Этим представление князя Андрея Васильевича знаменитой чете окончилось. Баронесса просила его бывать у них по четвергам; а барон сказал, что как только его сделают камер-юнкером, он запишет его в свою Коммерц-коллегию советником, так как хотя мундир Преображенского и Семёновского полка и не представляет никакого ручательства в его знаниях и полезных советах по коммерции, но владелец таких обширных поместий не может не желать коммерции всякого успеха, и потому он полагает, что вправе для народной пользы и выгод казны… Очередь дошла до Юлианы Менгден. Для того чтобы обратить на своего племянника особое внимание этой молодой девицы, князь Андрей Дмитриевич, рекомендуя его Менгденам, прибавил к могущему быть будущему богатству Андрея Васильевича цифру такого размера, что она даже не могла уместиться в их немецкой голове.
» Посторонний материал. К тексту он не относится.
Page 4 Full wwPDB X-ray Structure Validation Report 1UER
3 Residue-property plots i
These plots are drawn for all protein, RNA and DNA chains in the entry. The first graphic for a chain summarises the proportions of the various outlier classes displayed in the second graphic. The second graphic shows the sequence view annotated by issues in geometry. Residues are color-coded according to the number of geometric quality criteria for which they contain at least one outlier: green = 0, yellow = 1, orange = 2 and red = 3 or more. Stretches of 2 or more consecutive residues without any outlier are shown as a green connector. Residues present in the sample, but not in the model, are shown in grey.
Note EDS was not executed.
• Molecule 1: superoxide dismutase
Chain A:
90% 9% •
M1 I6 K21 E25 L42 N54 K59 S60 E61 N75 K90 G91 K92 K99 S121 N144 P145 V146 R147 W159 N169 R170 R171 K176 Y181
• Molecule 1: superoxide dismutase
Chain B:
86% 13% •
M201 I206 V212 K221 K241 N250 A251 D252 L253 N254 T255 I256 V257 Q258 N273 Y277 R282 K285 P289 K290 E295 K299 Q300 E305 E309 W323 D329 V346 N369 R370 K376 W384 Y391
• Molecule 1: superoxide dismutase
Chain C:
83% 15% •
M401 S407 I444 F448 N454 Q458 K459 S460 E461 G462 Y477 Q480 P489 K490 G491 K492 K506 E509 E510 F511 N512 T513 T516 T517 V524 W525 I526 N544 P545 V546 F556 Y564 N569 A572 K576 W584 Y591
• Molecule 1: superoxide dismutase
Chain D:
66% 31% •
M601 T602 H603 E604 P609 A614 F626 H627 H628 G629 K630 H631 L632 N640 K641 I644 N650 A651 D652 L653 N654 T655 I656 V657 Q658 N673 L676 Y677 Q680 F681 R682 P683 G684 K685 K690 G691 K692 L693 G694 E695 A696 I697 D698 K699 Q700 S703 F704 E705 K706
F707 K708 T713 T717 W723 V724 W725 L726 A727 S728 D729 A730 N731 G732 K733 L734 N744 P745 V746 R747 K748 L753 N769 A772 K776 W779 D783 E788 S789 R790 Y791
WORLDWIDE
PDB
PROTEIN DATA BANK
Юлиана Густавовна Менгден, немочка среднего роста, с жиденькими каштановыми волосами, недурной фигурой, кругловатым лицом и маленькими карими глазками, отличалась полным отсутствием всякого выражения. Нос у неё был приплюснутый, рот будто с замершей полуулыбкой. Ей было не более двадцати лет, но по смугловатости и какой-то одеревенелости своей она казалась далеко старше своей старшей сестры графини Миних. Она не говорила ни о чём, кроме как о своей принцессе, употребляя при этом постоянно местоимение «мы», будто бы действительно принцесса составляла часть её самой.
— Мы нынче кушали чай в восемь часов утра, — говорила Юлиана. — Принц Антон стучался, но мы его не пустили. Потом мы поехали новое платье покупать; на той неделе, говорят, карусель устроить хотят, мы будем в новом платье из белого гроде-муслин, с золотым шитьём и красным бархатным спензером. Не правда ли, будет очень мило? Жаль только, что мы не умеем верхом ездить и боимся лошадей.
— Как, сестра? — спросил Миних. — Да ведь ты порядочно ездила? Помнишь, в Риге, когда моя Анюточка ещё невестой была?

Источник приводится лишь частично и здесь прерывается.